With coffee ceremony and midwives, mums get a happy start in rural Ethiopia
- 27 April 2019
BASOLIBEN, Ethiopia – When Fikre Molla was preparing to have her baby, she wanted the childbirth traditions she had grown up with, but the safety of professional care in a proper health facility.
Yet she lived in Ethiopia’s rural Amhara Region, 31 km from the nearest health centre. For her safety, she spent the weeks leading up to her due date at a UNFPA-supported ‘maternity waiting home’ close to the health centre. Such waiting homes offer nutritious meals, close monitoring by health workers, and quick access to skilled birth attendance when the baby arrives.
But even though she was far from her village, she did not have to give up her traditions.
“The community conducted all the traditional practices before and after I gave birth so it felt like home for me,” she told UNFPA, cradling her newborn son, Habtamu.
A traditional coffee ceremony was conducted, and she was able to eat a customary porridge just after the delivery. Family members were also encouraged to gather to celebrate.
Best of all, both mother and baby received the full complement of professional care – including antenatal and safe delivery care, as well as postpartum and newborn services. Fikre also received advice about caring for her new son.
By providing culturally sensitive care, health facilities and maternity waiting homes are increasing the numbers of women who receive proper care before, during and after childbirth – helping to save lives.

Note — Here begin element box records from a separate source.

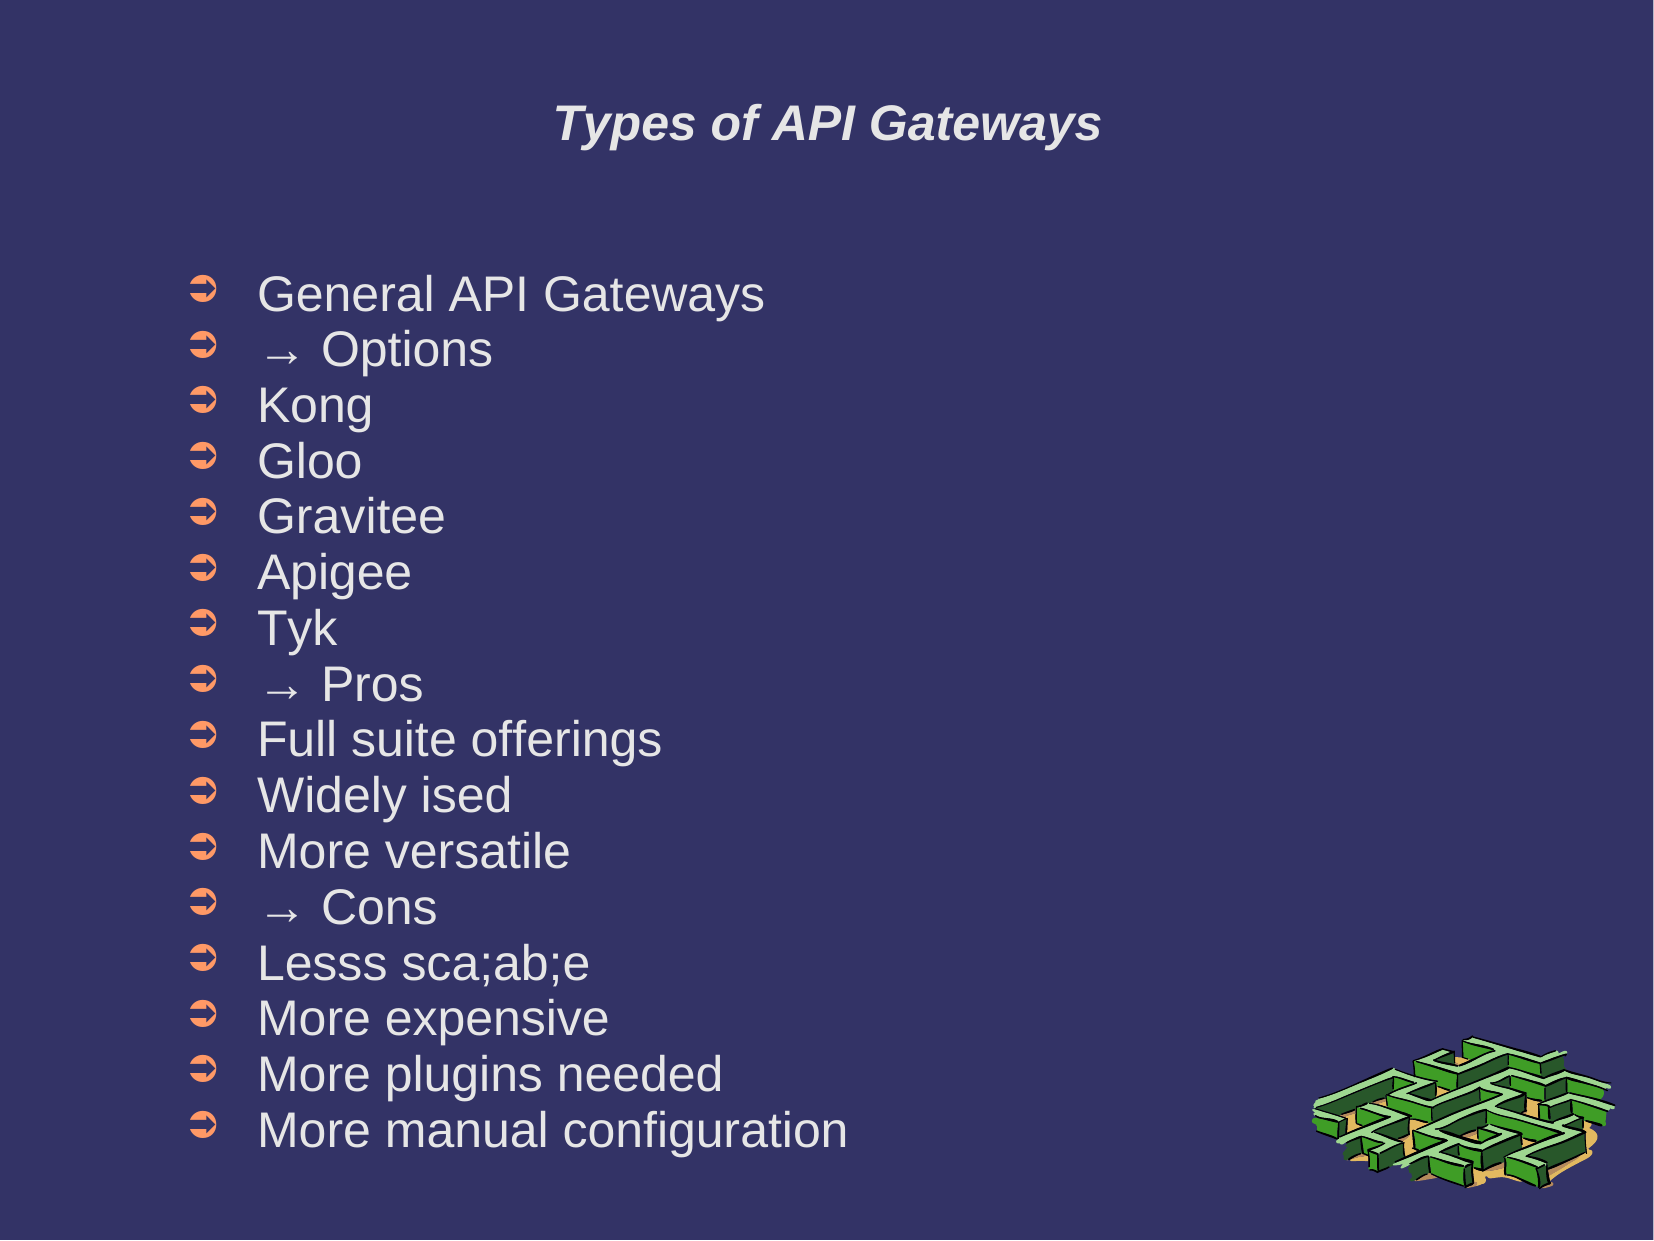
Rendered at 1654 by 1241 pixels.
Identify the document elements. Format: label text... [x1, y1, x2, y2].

list General API Gateways → Options Kong Gloo Gravitee Apigee Tyk → Pros Full suite offerings Widely ised More versatile → Cons Lesss sca;ab;e More expensive More plugins needed More manual configuration [174, 265, 1565, 1158]
title Types of API Gateways [121, 19, 1534, 227]
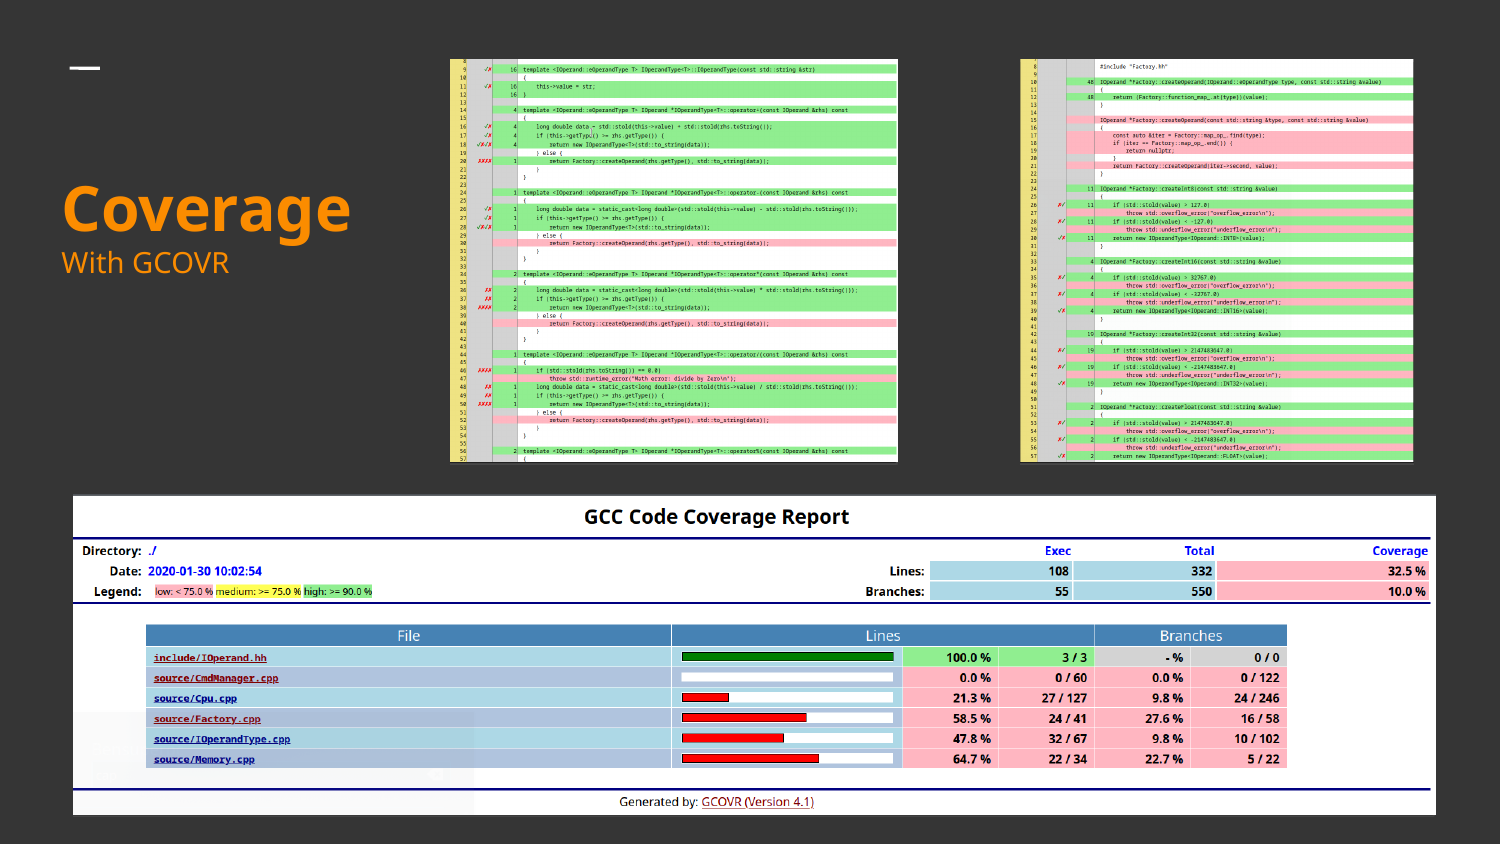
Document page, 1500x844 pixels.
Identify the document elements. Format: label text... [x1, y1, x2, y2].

title Coverage With GCOVR [46, 79, 379, 442]
picture [1020, 59, 1414, 462]
picture [450, 59, 898, 462]
picture [73, 494, 1436, 815]
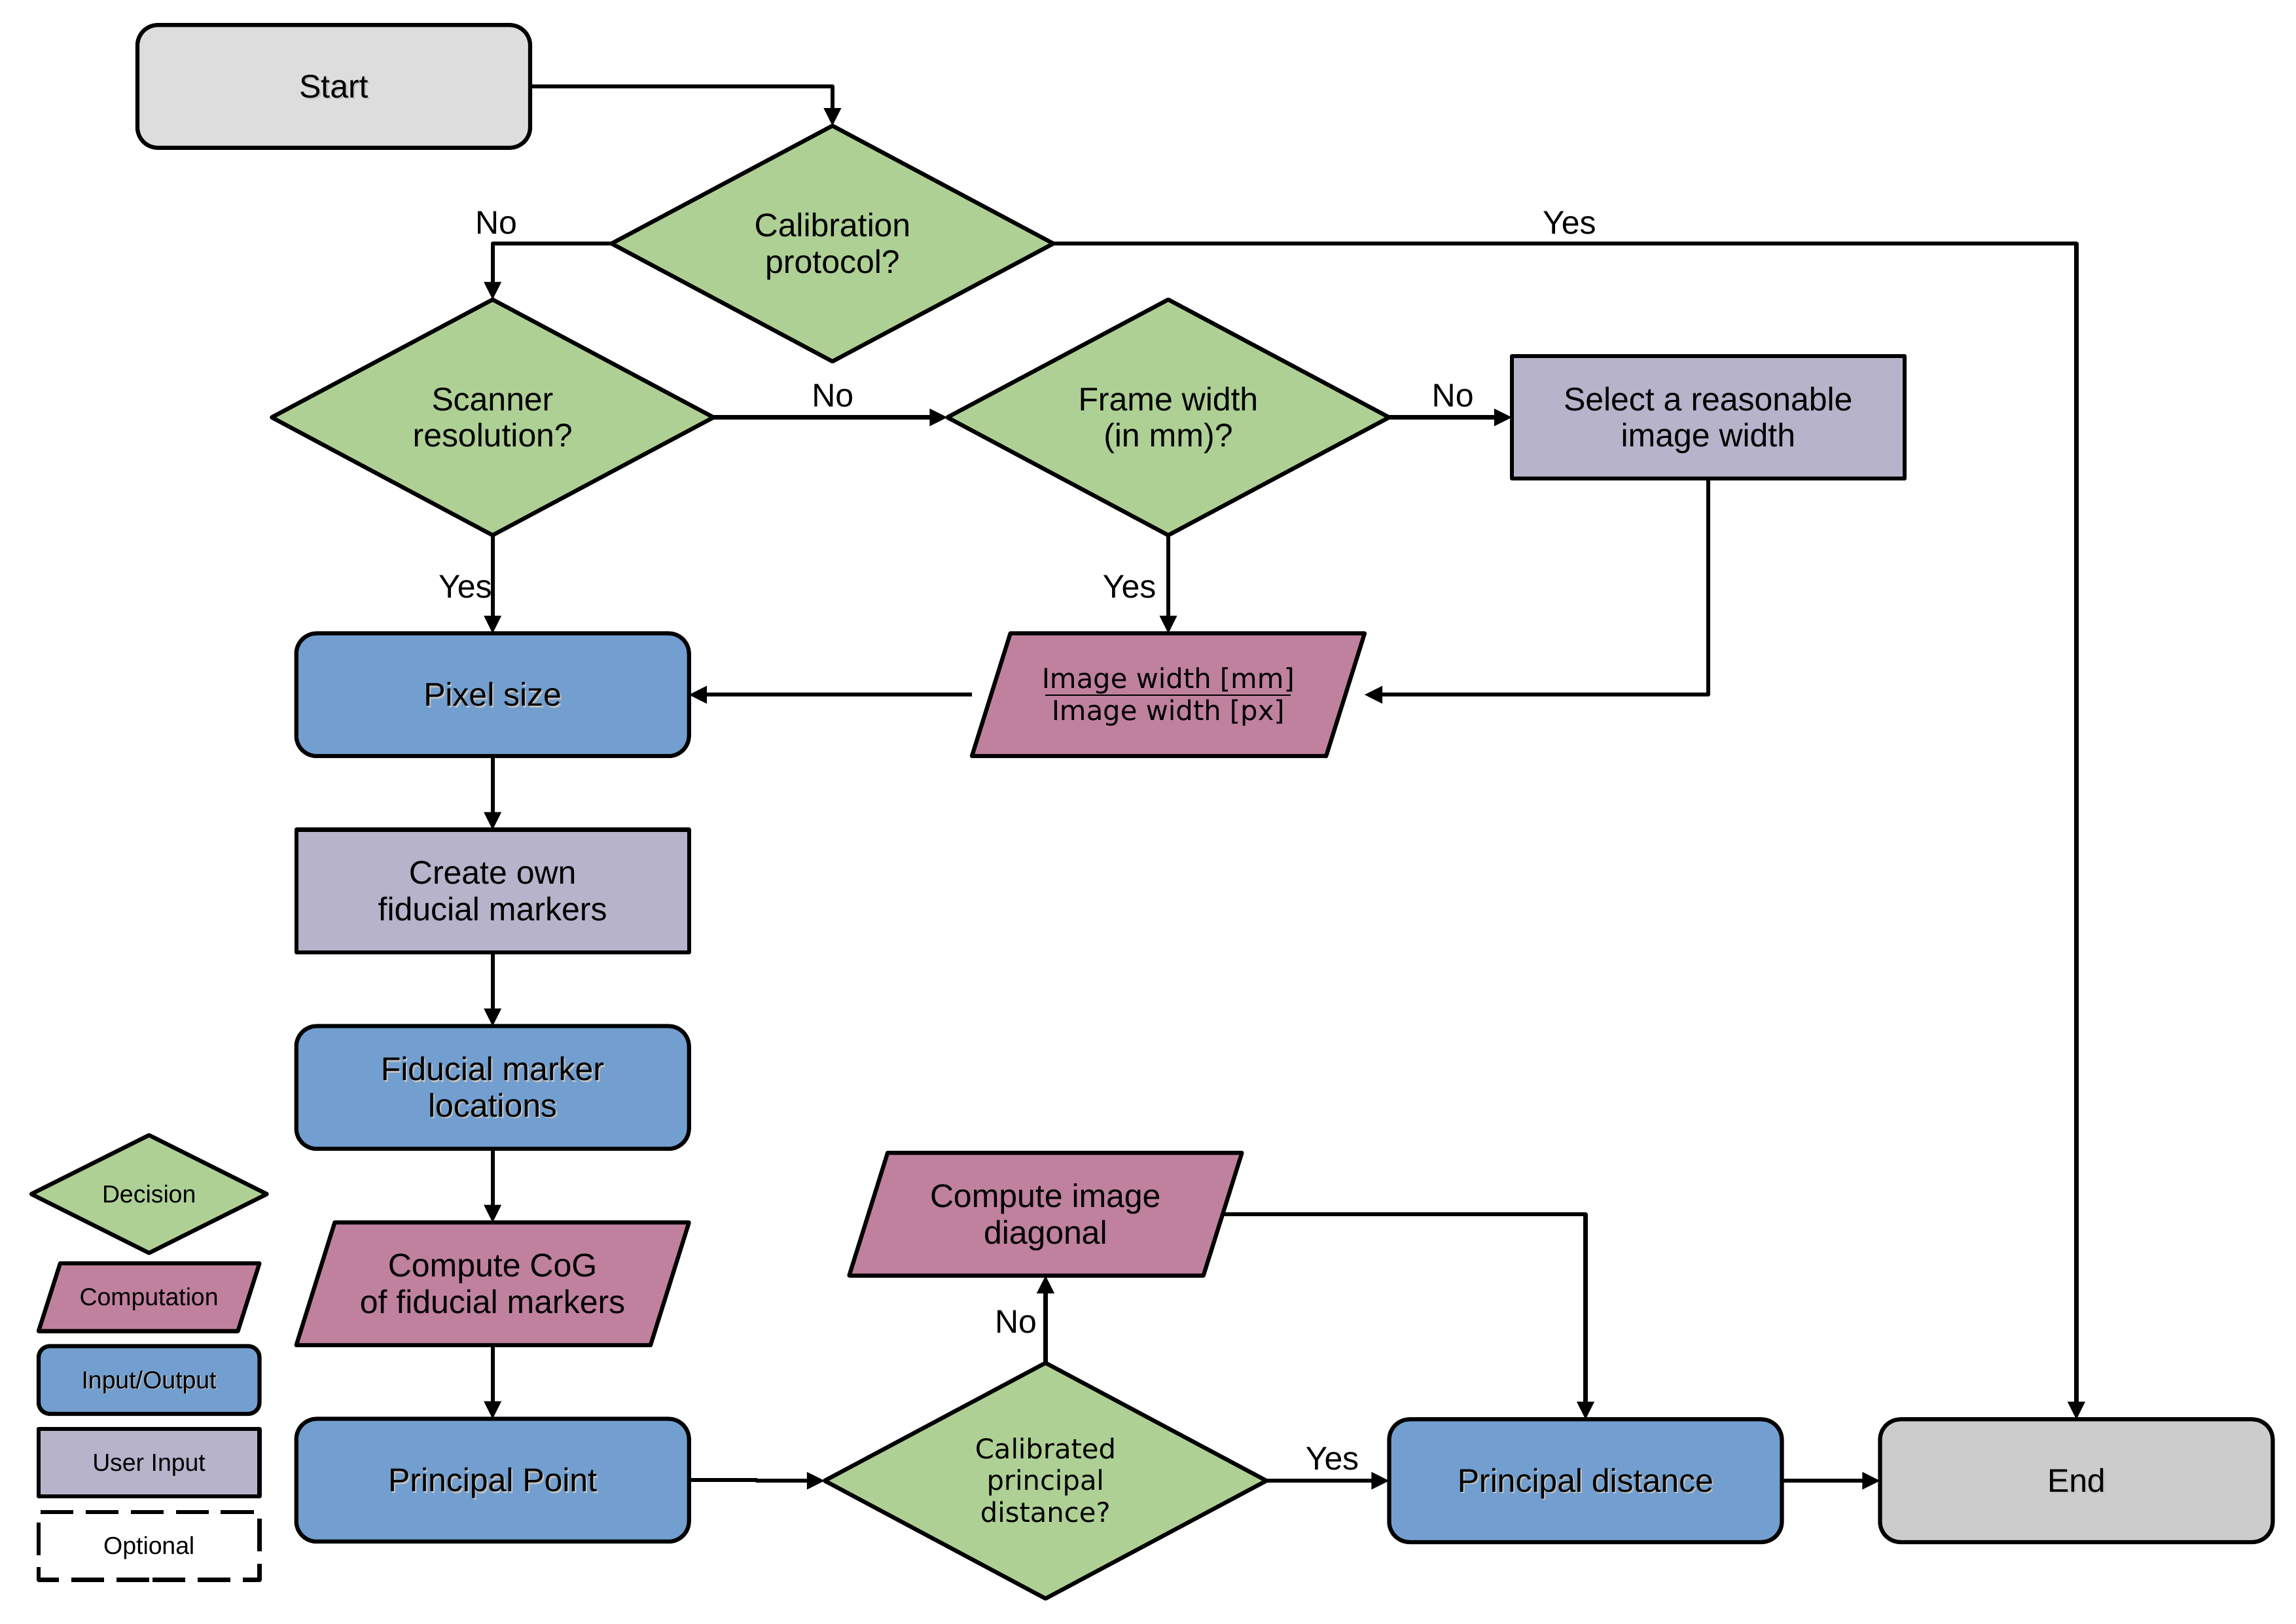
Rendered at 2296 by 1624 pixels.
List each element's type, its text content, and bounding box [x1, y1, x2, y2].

text_box Principal distance [1389, 1419, 1782, 1542]
text_box Yes [429, 563, 502, 610]
text_box Frame width (in mm)? [948, 299, 1389, 535]
text_box Compute CoG of fiducial markers [296, 1222, 689, 1346]
text_box Input/Output [38, 1346, 260, 1415]
text_box No [465, 199, 527, 246]
text_box No [985, 1298, 1043, 1345]
text_box Yes [1296, 1435, 1369, 1479]
text_box Calibration protocol? [611, 126, 1053, 362]
text_box No [1422, 372, 1484, 418]
text_box Optional [38, 1511, 260, 1580]
text_box Create own fiducial markers [296, 829, 689, 953]
text_box Yes [1533, 199, 1606, 242]
text_box Image width [mm] Image width [px] [971, 633, 1365, 757]
text_box Computation [38, 1263, 260, 1331]
text_box Decision [31, 1135, 267, 1254]
text_box Yes [1093, 563, 1166, 610]
text_box Fiducial marker locations [296, 1026, 689, 1149]
text_box End [1880, 1419, 2273, 1542]
text_box Calibrated principal distance? [825, 1363, 1266, 1599]
text_box Select a reasonable image width [1511, 355, 1905, 479]
text_box Compute image diagonal [849, 1153, 1242, 1276]
text_box Start [137, 25, 531, 148]
text_box Scanner resolution? [272, 299, 713, 535]
text_box No [802, 372, 864, 418]
text_box Pixel size [296, 633, 689, 757]
text_box User Input [38, 1428, 260, 1497]
text_box Principal Point [296, 1418, 689, 1542]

Access to health facilities has long been a problem for rural communities. Nearly 60 per cent of rural women report that distance is a major challenge to receiving care, according to a 2016 survey. A great majority of births still take place at home instead of institutional settings.
When complications arise, women delivering without skilled care, or far from hospitals, can face dire consequences.
But things are changing.
Efforts by the Government and health organizations have helped to increase access to skilled providers, such as doctors and midwives. The proportion of births taking place in health facilities, under the care of skilled personnel, has increased from 6 per cent in 2000 to 28 per cent in 2016.
And maternity waiting houses are playing an important role. These facilities first entered the scene in Ethiopia four decades ago, but they have only recently been embraced by the Government’s health strategy to reduce maternal and newborn death rates.
Maternity waiting homes are now being implemented on a large scale, with 53 per cent of health centres and primary-level hospitals now having a waiting home or dedicated room for expectant mothers.
Women are encouraged to stay in these quarters when they are 38 weeks pregnant or more, if they live in areas far from health centres or difficult to reach by ambulance, or if they face pregnancy complications.
“I first heard about the benefits of the maternity waiting home from the health extension workers in my locality,” Fikre said. “Starting from the day I arrived there in my last weeks of my pregnancy, I got all the treatments from health professionals.”
Her waiting home is one of 60 that UNFPA is supporting with essential supplies, including blankets, mattresses, cooking utensils, water containers and coffee-making materials. UNFPA also supports the affiliated maternal health facilities with emergency obstetric and neonatal care supplies.
Communities have been enthusiastic about the waiting homes. They are free of charge – often thanks to community contributions, including grains and cash donations that often cover the cost of food and services.
“Community contributions for the maternity waiting homes have been increasing from time to time,” said Binkoye Biyaregelegn, the member of a committee that supports the homes.
The communities benefit, as well.
“We believe that maternity waiting homes will decrease maternal death not only for those pregnant women who live far away but for those living nearby who need follow-up,” said midwife Biniyam Wale, of the Korke Health Centre in Basoiben District, where Fikre delivered.
Maternal death rates are, indeed, falling sharply. In 2000, some 871 women died per 100,000 live births. In 2015, that number was 353.
Fikre is an enthusiastic supporter, too.
“Now, if I come across a pregnant woman, I will inform her about the maternity waiting home,” she told UNFPA, “and tell her that she should stay here for some weeks before her due date to have follow-up care, rest and to deliver safely.”